Earnings Scoreboard - Top class or just top line?

Renée Friedman, Global Head of Research
Horacio Coutino, Multi-asset Strategist
“These things just don't work out as intended. Think back when the Carter administration put credit controls in place to reduce costs. The impact was so severe, they were very swiftly rescinded within two months... for context, US consumers spend $6 trillion on their credit cards year, and outstanding US credit card balances are over $1.2 trillion. They grow about $80 billion a year. There's over $4 trillion in untapped capacity at risk. If you make these products unprofitable, that spending will be drastically reduced, and that's British understatement.”
— Jane Fraser, Citi Chair and CEO, on the company’s Q4 earnings call, on 14th January, 2026.
Who’s scoring highest and why
During the week of 12th January, 14 S&P 500 companies (including 2 Dow Jones Industrial Average components, JPMorgan Chase and Goldman Sachs) reported earnings. Despite these companies beating estimates, the market reaction was driven by the ‘great rotation’ trade where small caps’ momentum has benefited from the January effect - the year’s most active allocation window of the year – and driven Russell 2000’s return of 7.89% year-to-date.
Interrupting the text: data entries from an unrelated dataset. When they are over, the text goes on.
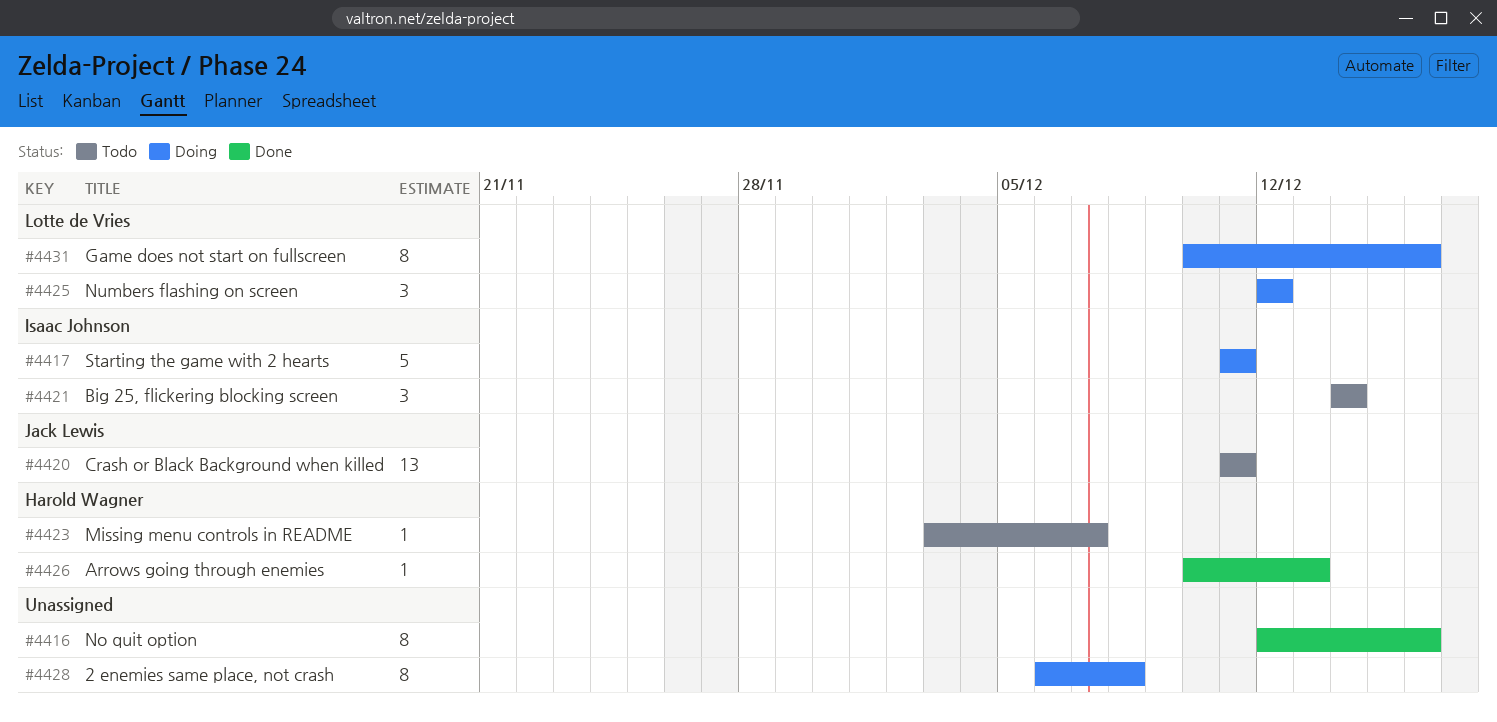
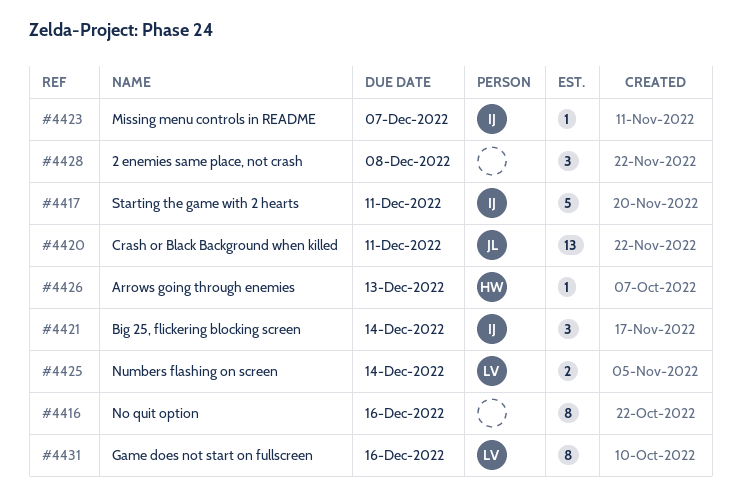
#4423, owner: Harold Wagner -> Isaac Johnson
#4425, estimate: 3 -> 2
#4425, due: Dec 12 -> Dec 14
#4428, estimate: 8 -> 3

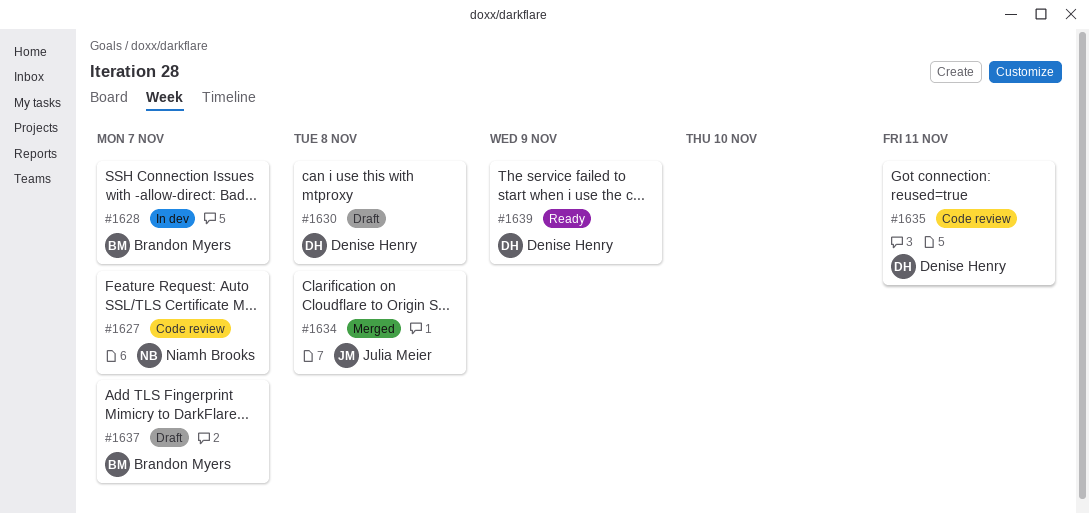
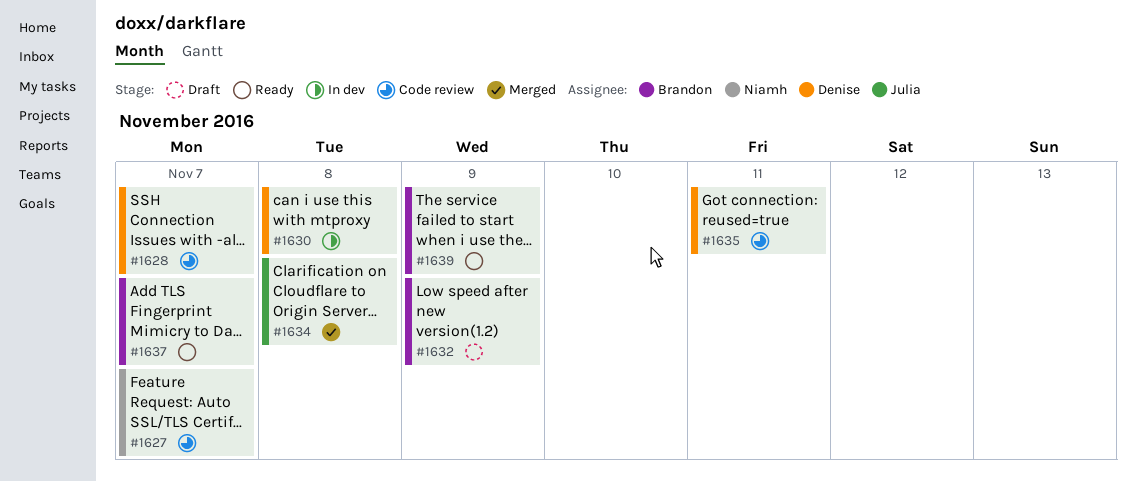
#1628, status: In dev -> Code review
#1628, owner: Brandon Myers -> Denise Henry
#1630, status: Draft -> In dev
#1632: none -> present
#1637, status: Draft -> Ready
#1639, owner: Denise Henry -> Brandon Myers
As of 16th January, 84.8% of the 33 S&P 500 companies that have reported so far beat earnings expectations, while 69.7% surpassed revenue forecasts, a strong beginning to this earnings season. According to FactSet, the blended Q4 earnings growth rate stands at 8.2% - compared to last week’s 8.2% and higher than the 8.3% projected at the end of the quarter on 31st December. It would mark the tenth consecutive quarter of positive earnings growth for the index. The S&P 500 last saw four straight quarters of double-digit earnings growth throughout 2021, from Q1 to Q4. Last week, while some Financials companies reported positive EPS surprises and Consumer Discretionary firms saw their EPS estimates revised upward, these gains were balanced out by lower EPS estimates for companies in the Energy and Health Care sectors.
The S&P 500 surprise factor is currently at 5.8%, lower than the average of 7.4% seen over the past four quarters and below the five-year average of 7.7%. Within sectors, Information Technology leads with a 20.6% positive earnings surprise, while Financials has beaten estimates by 0.5%. Since the end of Q4, Consumer Discretionary has experienced the most significant improvement in earnings growth among all 11 sectors, shifting from a projected decrease of 3.6% as of 31st December, to a decrease of 2.9% today.